Elliot paused, and she could see him calculate this wasn’t the time to ridicule her naiveté. ‘Reckon it is.’
They pulled nightclothes on and ordered a decadent amount of food, putting it on the bed and eating it sat cross-legged.
‘About your feeling out of place,’ Elliot said, in a different register to his joking, as he brushed his hands of chip salt, ‘the secret truth of my life, one that I’ve never told a living soul, is that I’m homesick as a permanent way of being. I’ve been homesick so long now I’ve almost forgotten how it feels to not be homesick. Worst of all, I don’t even know what I’m homesick for.’
‘Saudade,’ Edie said, a Portuguese word she’d introduced Elliot to when they were falling for each other. ‘… A profound longing for something or someone absent, that may never return.’
‘Exactly that. The only time I don’t feel that way is when I’m with you.
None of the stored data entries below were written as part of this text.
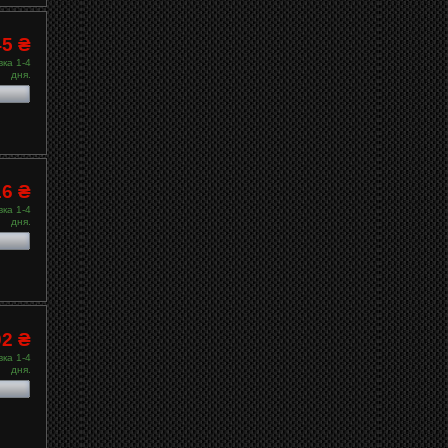
45 ₴
ка 1-4
дня.
16 ₴
ка 1-4
дня.
02 ₴
ка 1-4
дня.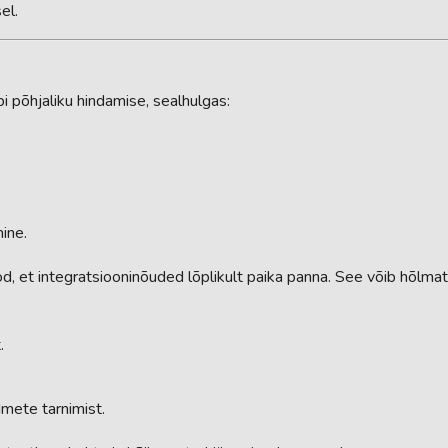
el.
i põhjaliku hindamise, sealhulgas:
ine.
öd, et integratsiooninõuded lõplikult paika panna. See võib hõlmat
.
mete tarnimist.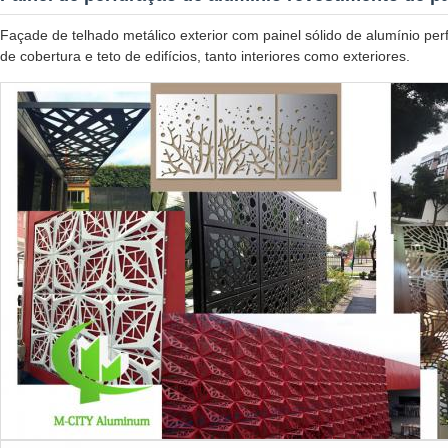
Façade de telhado metálico exterior com painel sólido de alumínio p
de cobertura e teto de edifícios, tanto interiores como exteriores.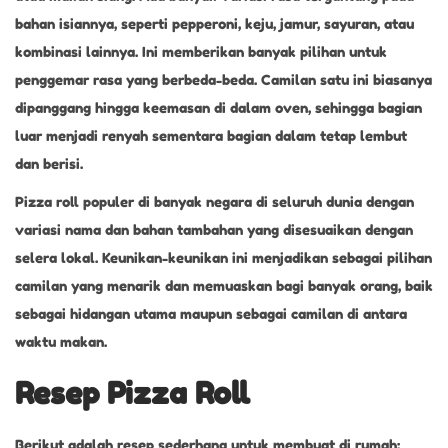
bahan isiannya, seperti pepperoni, keju, jamur, sayuran, atau
kombinasi lainnya. Ini memberikan banyak pilihan untuk
penggemar rasa yang berbeda-beda. Camilan satu ini biasanya
dipanggang hingga keemasan di dalam oven, sehingga bagian
luar menjadi renyah sementara bagian dalam tetap lembut
dan berisi.
Pizza roll populer di banyak negara di seluruh dunia dengan
variasi nama dan bahan tambahan yang disesuaikan dengan
selera lokal. Keunikan-keunikan ini menjadikan sebagai pilihan
camilan yang menarik dan memuaskan bagi banyak orang, baik
sebagai hidangan utama maupun sebagai camilan di antara
waktu makan.
Resep Pizza Roll
Berikut adalah resep sederhana untuk membuat di rumah: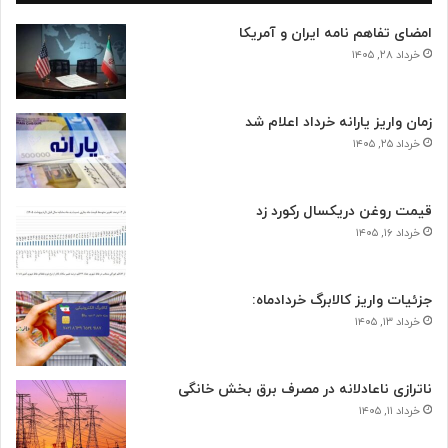
امضای تفاهم نامه ایران و آمریکا
خرداد ۲۸, ۱۴۰۵
زمان واریز یارانه خرداد اعلام شد
خرداد ۲۵, ۱۴۰۵
قیمت روغن دریکسال رکورد زد
خرداد ۱۶, ۱۴۰۵
جزئیات واریز کالابرگ خردادماه:
خرداد ۱۳, ۱۴۰۵
ناترازی ناعادلانه در مصرف برق بخش خانگی
خرداد ۱۱, ۱۴۰۵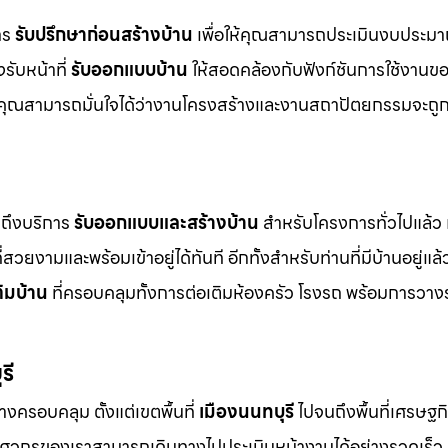
การ
รับปรึกษาก่อนสร้างบ้าน
เพื่อให้คุณสามารถประเมินงบประมา
รับหน้าที่
รับออกแบบบ้าน
ให้สอดคล้องกับฟังก์ชันการใช้งานข
คุณสามารถมั่นใจได้ว่างานโครงสร้างและงานสถาปัตยกรรมจะถูก
ถึงบริการ
รับออกแบบและสร้างบ้าน
สำหรับโครงการทั่วไปแล้ว เ
่สวยงามและพร้อมเข้าอยู่ได้ทันที อีกทั้งสำหรับท่านที่มีบ้านอยู่แล้
ติมบ้าน
ที่ครอบคลุมทั้งการต่อเติมห้องครัว โรงรถ พร้อมการวาง
รี
างครอบคลุม ตั้งแต่เขตพื้นที่
เมืองนนทบุรี
ไปจนถึงพื้นที่เศรษฐ
ิศวกรของเราสามารถเดินทางไปประเมินหน้างานได้อย่างรวดเร็ว 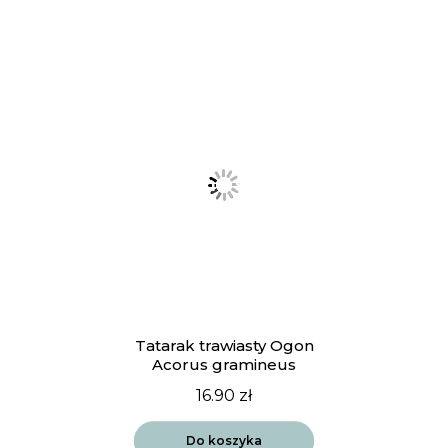
Tatarak trawiasty Ogon
Acorus gramineus
16.90
zł
Do koszyka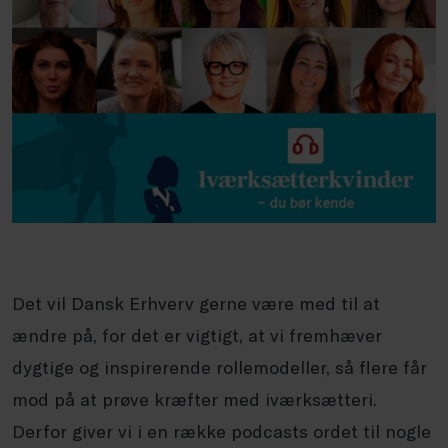
Det vil Dansk Erhverv gerne være med til at
ændre på, for det er vigtigt, at vi fremhæver
dygtige og inspirerende rollemodeller, så flere får
mod på at prøve kræfter med iværksætteri.
Derfor giver vi i en række podcasts ordet til nogle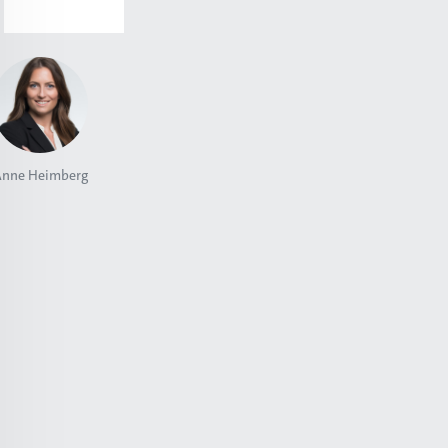
nne Heimberg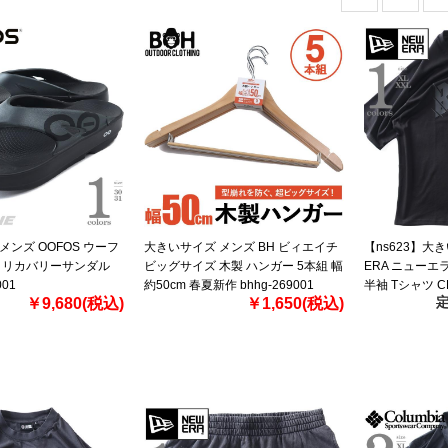
メンズ OOFOS ウーフ
大きいサイズ メンズ BH ビィエイチ
【ns623】大
ル リカバリーサンダル
ビッグサイズ 木製 ハンガー 5本組 幅
ERA ニューエ
01
約50cm 春夏新作 bhhg-269001
半袖 Tシャツ CH
定
￥9,680(税込)
￥1,650(税込)
BLACK OVERSI
直輸入 607715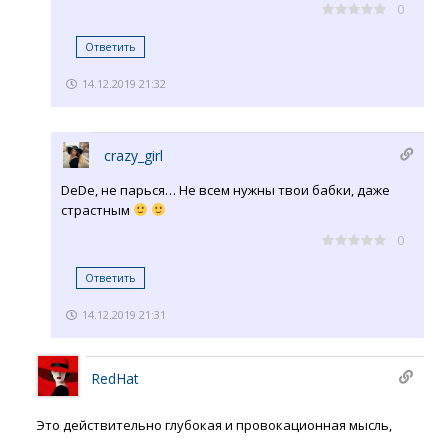
0
Ответить
14.12.2019 21:32
crazy_girl
DeDe, не парься… Не всем нужны твои бабки, даже
страстным
0
Ответить
14.12.2019 21:31
RedHat
Это действительно глубокая и провокационная мысль,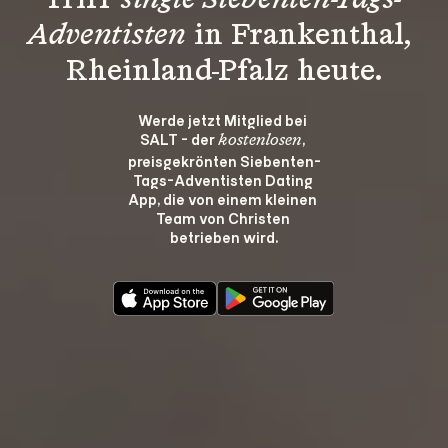
Triff 
single Siebenten-Tags-
Adventisten
 in Frankenthal, 
Rheinland-Pfalz heute.
Werde jetzt Mitglied bei 
SALT - der 
, 
kostenlosen
preisgekrönten Siebenten-
Tags-Adventisten Dating 
App, die von einem kleinen 
Team von Christen 
betrieben wird.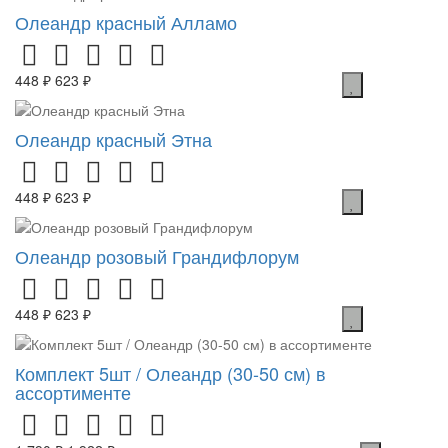
Олеандр красный Алламо
448 ₽
623 ₽
Олеандр красный Этна
448 ₽
623 ₽
Олеандр розовый Грандифлорум
448 ₽
623 ₽
Комплект 5шт / Олеандр (30-50 см) в
ассортименте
Before you came along, it was as if I was shut in a room no one else could get into. You came in and sat beside me. Not asking for anything, not with any agenda. Nobody had ever done that, and it was such a powerful feeling, not being alone. You do belong here, Edie, because you belong with me. And I belong with you.’
He looked up, and tears were running down Edie’s face, tears that she didn’t wipe away.